- Problem statement
All of the data must be output exactly, with every picture left out.

Listed records: Begin

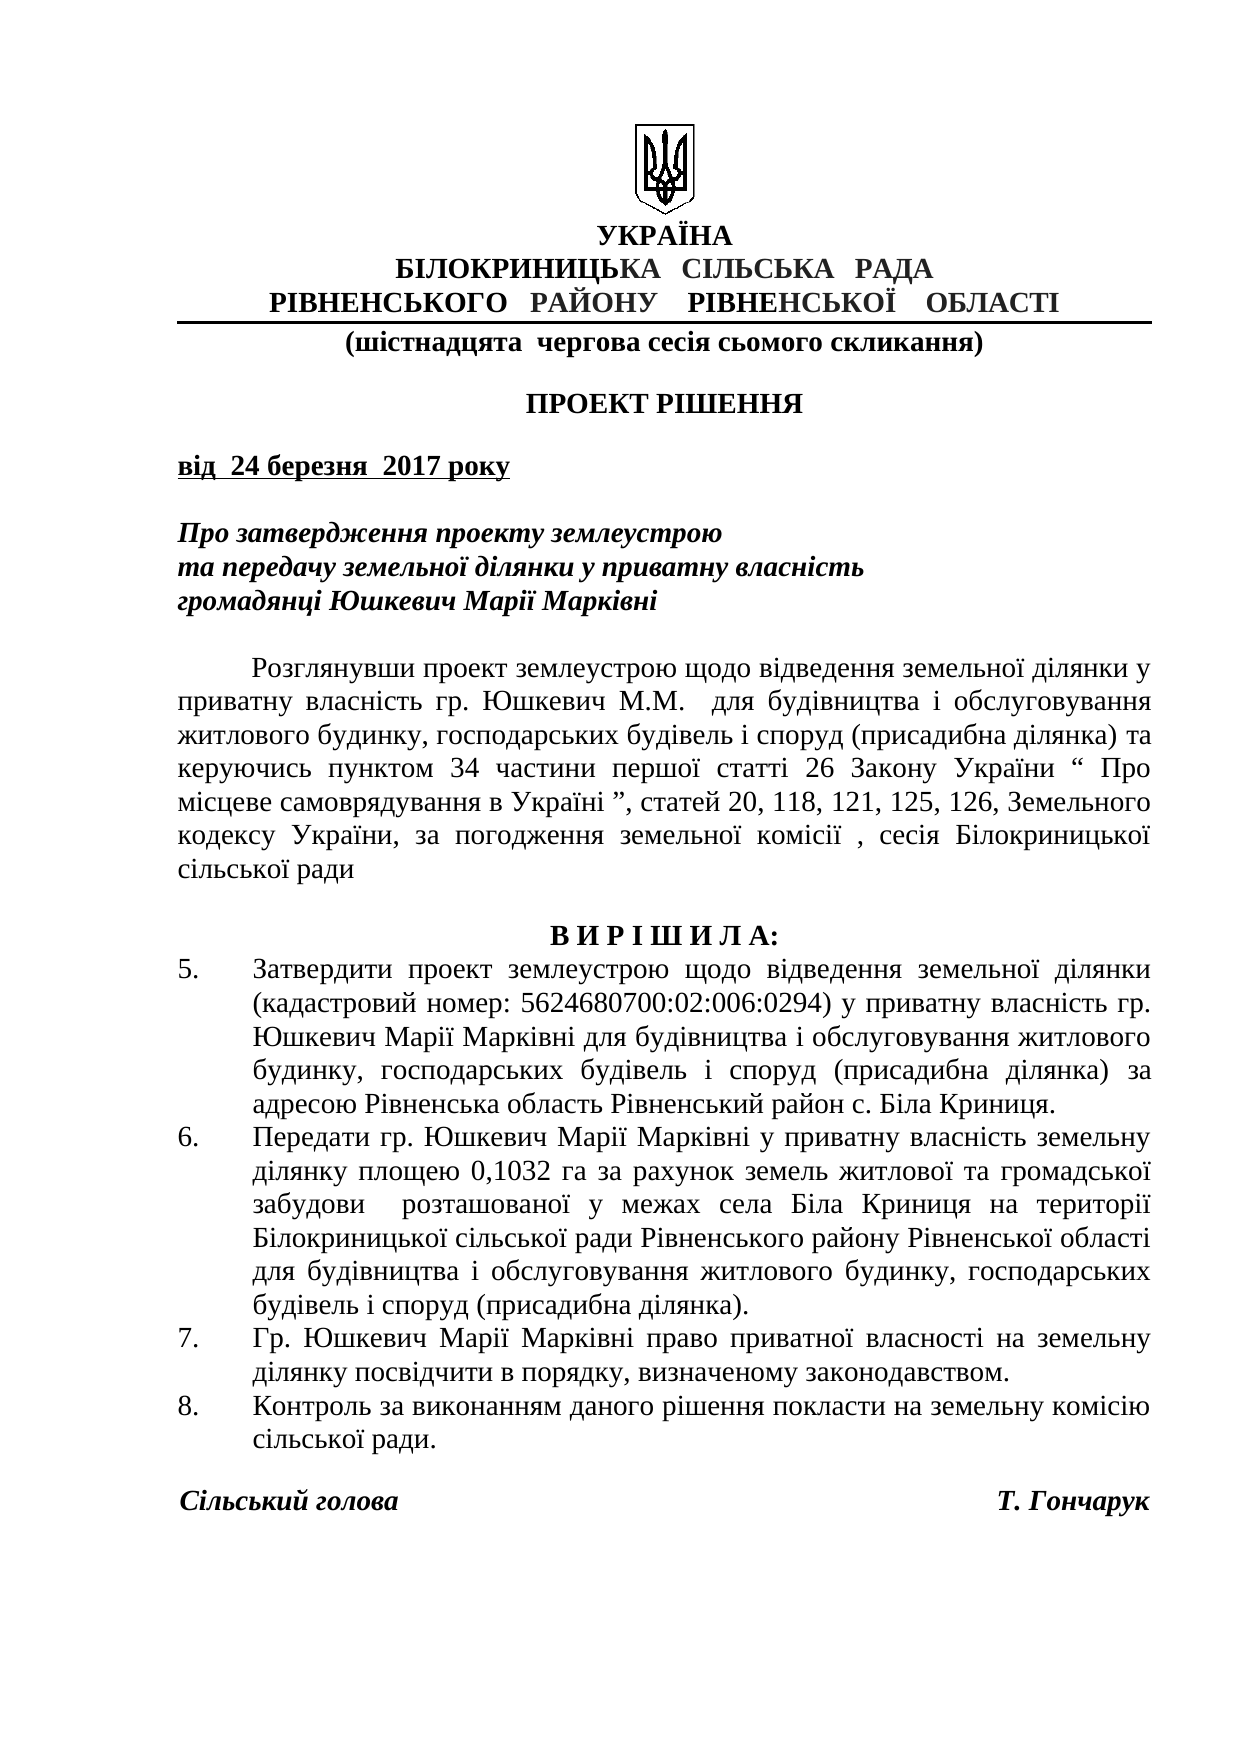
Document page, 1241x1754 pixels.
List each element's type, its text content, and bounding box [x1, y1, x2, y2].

text Розглянувши проект землеустрою щодо відведення земельної ділянки у приватну власність гр. Юшкевич М.М. для будівництва і обслуговування житлового будинку, господарських будівель і споруд (присадибна ділянка) та керуючись пунктом 34 частини першої статті 26 Закону України “ Про місцеве самоврядування в Україні ”, статей 20, 118, 121, 125, 126, Земельного кодексу України, за погодження земельної комісії , сесія Білокриницької сільської ради [177, 650, 1152, 884]
text ПРОЕКТ РІШЕННЯ [177, 386, 1152, 420]
list Передати гр. Юшкевич Марії Марківні у приватну власність земельну ділянку площею 0,1032 га за рахунок земель житлової та громадської забудови розташованої у межах села Біла Криниця на території Білокриницької сільської ради Рівненського району Рівненської області для будівництва і обслуговування житлового будинку, господарських будівель і споруд (присадибна ділянка). [177, 1119, 1152, 1321]
text Сільський голова Т. Гончарук [177, 1483, 1152, 1517]
text та передачу земельної ділянки у приватну власність [177, 549, 1152, 583]
text (шістнадцята чергова сесія сьомого скликання) [177, 324, 1152, 357]
text громадянці Юшкевич Марії Марківні [177, 583, 1152, 616]
text Про затвердження проекту землеустрою [177, 516, 1152, 549]
text Рівненського району Рівненської області [177, 285, 1152, 321]
list Гр. Юшкевич Марії Марківні право приватної власності на земельну ділянку посвідчити в порядку, визначеному законодавством. [177, 1321, 1152, 1388]
text УКРАЇНА [177, 218, 1152, 252]
list Контроль за виконанням даного рішення покласти на земельну комісію сільської ради. [177, 1388, 1152, 1455]
text В И Р І Ш И Л А: [177, 918, 1152, 952]
list Затвердити проект землеустрою щодо відведення земельної ділянки (кадастровий номер: 5624680700:02:006:0294) у приватну власність гр. Юшкевич Марії Марківні для будівництва і обслуговування житлового будинку, господарських будівель і споруд (присадибна ділянка) за адресою Рівненська область Рівненський район с. Біла Криниця. [177, 952, 1152, 1119]
text від 24 березня 2017 року [177, 448, 1152, 482]
text Білокриницька сільська рада [177, 252, 1152, 285]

Listed records: End

- Task output
Document page, 1241x1754 pixels.
List each element's type, its text content, and bounding box [x1, y1, x2, y2].

text Розглянувши проект землеустрою щодо відведення земельної ділянки у приватну власність гр. Юшкевич М.М. для будівництва і обслуговування житлового будинку, господарських будівель і споруд (присадибна ділянка) та керуючись пунктом 34 частини першої статті 26 Закону України “ Про місцеве самоврядування в Україні ”, статей 20, 118, 121, 125, 126, Земельного кодексу України, за погодження земельної комісії , сесія Білокриницької сільської ради [177, 650, 1152, 884]
text ПРОЕКТ РІШЕННЯ [177, 386, 1152, 420]
list Передати гр. Юшкевич Марії Марківні у приватну власність земельну ділянку площею 0,1032 га за рахунок земель житлової та громадської забудови розташованої у межах села Біла Криниця на території Білокриницької сільської ради Рівненського району Рівненської області для будівництва і обслуговування житлового будинку, господарських будівель і споруд (присадибна ділянка). [177, 1119, 1152, 1321]
text Сільський голова Т. Гончарук [177, 1483, 1152, 1517]
text та передачу земельної ділянки у приватну власність [177, 549, 1152, 583]
text (шістнадцята чергова сесія сьомого скликання) [177, 324, 1152, 357]
text громадянці Юшкевич Марії Марківні [177, 583, 1152, 616]
text Про затвердження проекту землеустрою [177, 516, 1152, 549]
text Рівненського району Рівненської області [177, 285, 1152, 321]
list Гр. Юшкевич Марії Марківні право приватної власності на земельну ділянку посвідчити в порядку, визначеному законодавством. [177, 1321, 1152, 1388]
text УКРАЇНА [177, 218, 1152, 252]
list Контроль за виконанням даного рішення покласти на земельну комісію сільської ради. [177, 1388, 1152, 1455]
text В И Р І Ш И Л А: [177, 918, 1152, 952]
list Затвердити проект землеустрою щодо відведення земельної ділянки (кадастровий номер: 5624680700:02:006:0294) у приватну власність гр. Юшкевич Марії Марківні для будівництва і обслуговування житлового будинку, господарських будівель і споруд (присадибна ділянка) за адресою Рівненська область Рівненський район с. Біла Криниця. [177, 952, 1152, 1119]
text від 24 березня 2017 року [177, 448, 1152, 482]
text Білокриницька сільська рада [177, 252, 1152, 285]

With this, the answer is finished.